● **Exercise instructions**:
Write out the text from all the records below word for word, and leave the pictures out.

● **Material supplied**:
• • •

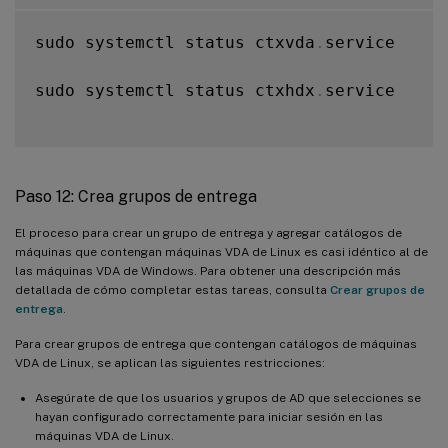
sudo systemctl status ctxvda
.
service

sudo systemctl status ctxhdx
.
service

Paso 12: Crea grupos de entrega
El proceso para crear un grupo de entrega y agregar catálogos de
máquinas que contengan máquinas VDA de Linux es casi idéntico al de
las máquinas VDA de Windows. Para obtener una descripción más
detallada de cómo completar estas tareas, consulta
Crear grupos de
entrega
.
Para crear grupos de entrega que contengan catálogos de máquinas
VDA de Linux, se aplican las siguientes restricciones:
Asegúrate de que los usuarios y grupos de AD que selecciones se
hayan configurado correctamente para iniciar sesión en las
máquinas VDA de Linux.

• • •

● **Task output**:
sudo systemctl status ctxvda
.
service

sudo systemctl status ctxhdx
.
service

Paso 12: Crea grupos de entrega
El proceso para crear un grupo de entrega y agregar catálogos de
máquinas que contengan máquinas VDA de Linux es casi idéntico al de
las máquinas VDA de Windows. Para obtener una descripción más
detallada de cómo completar estas tareas, consulta
Crear grupos de
entrega
.
Para crear grupos de entrega que contengan catálogos de máquinas
VDA de Linux, se aplican las siguientes restricciones:
Asegúrate de que los usuarios y grupos de AD que selecciones se
hayan configurado correctamente para iniciar sesión en las
máquinas VDA de Linux.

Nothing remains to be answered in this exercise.